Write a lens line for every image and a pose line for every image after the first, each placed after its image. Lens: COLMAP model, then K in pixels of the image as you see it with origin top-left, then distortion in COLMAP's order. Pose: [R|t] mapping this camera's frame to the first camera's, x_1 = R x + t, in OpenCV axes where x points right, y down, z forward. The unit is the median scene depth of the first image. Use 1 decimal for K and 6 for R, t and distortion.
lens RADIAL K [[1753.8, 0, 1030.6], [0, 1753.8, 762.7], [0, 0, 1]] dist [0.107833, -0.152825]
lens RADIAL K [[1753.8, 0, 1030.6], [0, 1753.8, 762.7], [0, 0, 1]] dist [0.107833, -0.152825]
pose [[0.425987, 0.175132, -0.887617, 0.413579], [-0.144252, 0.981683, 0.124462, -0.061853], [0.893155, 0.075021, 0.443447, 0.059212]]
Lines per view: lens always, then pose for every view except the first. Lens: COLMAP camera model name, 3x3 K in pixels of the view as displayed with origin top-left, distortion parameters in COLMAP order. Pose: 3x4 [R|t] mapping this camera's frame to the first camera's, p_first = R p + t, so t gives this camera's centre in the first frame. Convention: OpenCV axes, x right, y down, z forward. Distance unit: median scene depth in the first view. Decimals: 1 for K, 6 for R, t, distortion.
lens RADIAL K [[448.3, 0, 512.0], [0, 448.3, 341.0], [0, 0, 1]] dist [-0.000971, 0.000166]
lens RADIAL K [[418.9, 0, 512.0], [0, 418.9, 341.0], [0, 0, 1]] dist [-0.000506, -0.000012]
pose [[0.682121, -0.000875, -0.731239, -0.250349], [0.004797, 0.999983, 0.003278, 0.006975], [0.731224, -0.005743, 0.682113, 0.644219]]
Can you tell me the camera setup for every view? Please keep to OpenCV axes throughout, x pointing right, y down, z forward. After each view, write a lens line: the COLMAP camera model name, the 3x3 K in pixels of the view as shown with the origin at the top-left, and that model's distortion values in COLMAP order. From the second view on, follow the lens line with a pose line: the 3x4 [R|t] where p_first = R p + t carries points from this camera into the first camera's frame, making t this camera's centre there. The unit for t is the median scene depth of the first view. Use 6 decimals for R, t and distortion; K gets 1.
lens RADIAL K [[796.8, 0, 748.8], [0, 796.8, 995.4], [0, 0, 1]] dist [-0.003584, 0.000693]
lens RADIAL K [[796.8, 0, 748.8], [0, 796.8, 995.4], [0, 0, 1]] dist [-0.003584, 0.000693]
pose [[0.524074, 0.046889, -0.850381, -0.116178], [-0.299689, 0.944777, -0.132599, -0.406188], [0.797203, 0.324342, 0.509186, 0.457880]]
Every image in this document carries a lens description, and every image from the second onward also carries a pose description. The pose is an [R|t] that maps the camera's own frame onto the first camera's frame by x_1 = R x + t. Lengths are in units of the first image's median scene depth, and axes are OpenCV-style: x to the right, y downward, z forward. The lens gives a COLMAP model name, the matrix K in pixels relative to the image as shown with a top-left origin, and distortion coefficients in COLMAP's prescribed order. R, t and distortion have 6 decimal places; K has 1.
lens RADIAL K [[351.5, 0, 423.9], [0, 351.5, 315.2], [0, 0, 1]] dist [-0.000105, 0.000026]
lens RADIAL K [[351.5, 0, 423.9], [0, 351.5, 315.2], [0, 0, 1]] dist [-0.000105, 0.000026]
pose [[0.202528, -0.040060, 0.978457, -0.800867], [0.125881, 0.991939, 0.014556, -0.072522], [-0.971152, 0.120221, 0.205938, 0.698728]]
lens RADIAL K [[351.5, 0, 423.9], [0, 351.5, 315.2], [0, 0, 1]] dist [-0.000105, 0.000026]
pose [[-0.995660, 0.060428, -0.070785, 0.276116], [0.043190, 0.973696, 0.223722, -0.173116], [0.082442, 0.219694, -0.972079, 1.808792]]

****

All of the records above must be reproduced exactly.

— Answer below —
Write a lens line for every image and a pose line for every image after the first, each placed after its image. Lens: COLMAP model, then K in pixels of the image as you see it with origin top-left, then distortion in COLMAP's order. Pose: [R|t] mapping this camera's frame to the first camera's, x_1 = R x + t, in OpenCV axes where x points right, y down, z forward. The unit is the median scene depth of the first image. Use 1 decimal for K and 6 for R, t and distortion.
lens RADIAL K [[1753.8, 0, 1030.6], [0, 1753.8, 762.7], [0, 0, 1]] dist [0.107833, -0.152825]
lens RADIAL K [[1753.8, 0, 1030.6], [0, 1753.8, 762.7], [0, 0, 1]] dist [0.107833, -0.152825]
pose [[0.425987, 0.175132, -0.887617, 0.413579], [-0.144252, 0.981683, 0.124462, -0.061853], [0.893155, 0.075021, 0.443447, 0.059212]]
Lines per view: lens always, then pose for every view except the first. Lens: COLMAP camera model name, 3x3 K in pixels of the view as displayed with origin top-left, distortion parameters in COLMAP order. Pose: 3x4 [R|t] mapping this camera's frame to the first camera's, p_first = R p + t, so t gives this camera's centre in the first frame. Convention: OpenCV axes, x right, y down, z forward. Distance unit: median scene depth in the first view. Decimals: 1 for K, 6 for R, t, distortion.
lens RADIAL K [[448.3, 0, 512.0], [0, 448.3, 341.0], [0, 0, 1]] dist [-0.000971, 0.000166]
lens RADIAL K [[418.9, 0, 512.0], [0, 418.9, 341.0], [0, 0, 1]] dist [-0.000506, -0.000012]
pose [[0.682121, -0.000875, -0.731239, -0.250349], [0.004797, 0.999983, 0.003278, 0.006975], [0.731224, -0.005743, 0.682113, 0.644219]]
Can you tell me the camera setup for every view? Please keep to OpenCV axes throughout, x pointing right, y down, z forward. After each view, write a lens line: the COLMAP camera model name, the 3x3 K in pixels of the view as shown with the origin at the top-left, and that model's distortion values in COLMAP order. From the second view on, follow the lens line with a pose line: the 3x4 [R|t] where p_first = R p + t carries points from this camera into the first camera's frame, making t this camera's centre there. The unit for t is the median scene depth of the first view. Use 6 decimals for R, t and distortion; K gets 1.
lens RADIAL K [[796.8, 0, 748.8], [0, 796.8, 995.4], [0, 0, 1]] dist [-0.003584, 0.000693]
lens RADIAL K [[796.8, 0, 748.8], [0, 796.8, 995.4], [0, 0, 1]] dist [-0.003584, 0.000693]
pose [[0.524074, 0.046889, -0.850381, -0.116178], [-0.299689, 0.944777, -0.132599, -0.406188], [0.797203, 0.324342, 0.509186, 0.457880]]
Every image in this document carries a lens description, and every image from the second onward also carries a pose description. The pose is an [R|t] that maps the camera's own frame onto the first camera's frame by x_1 = R x + t. Lengths are in units of the first image's median scene depth, and axes are OpenCV-style: x to the right, y downward, z forward. The lens gives a COLMAP model name, the matrix K in pixels relative to the image as shown with a top-left origin, and distortion coefficients in COLMAP's prescribed order. R, t and distortion have 6 decimal places; K has 1.
lens RADIAL K [[351.5, 0, 423.9], [0, 351.5, 315.2], [0, 0, 1]] dist [-0.000105, 0.000026]
lens RADIAL K [[351.5, 0, 423.9], [0, 351.5, 315.2], [0, 0, 1]] dist [-0.000105, 0.000026]
pose [[0.202528, -0.040060, 0.978457, -0.800867], [0.125881, 0.991939, 0.014556, -0.072522], [-0.971152, 0.120221, 0.205938, 0.698728]]
lens RADIAL K [[351.5, 0, 423.9], [0, 351.5, 315.2], [0, 0, 1]] dist [-0.000105, 0.000026]
pose [[-0.995660, 0.060428, -0.070785, 0.276116], [0.043190, 0.973696, 0.223722, -0.173116], [0.082442, 0.219694, -0.972079, 1.808792]]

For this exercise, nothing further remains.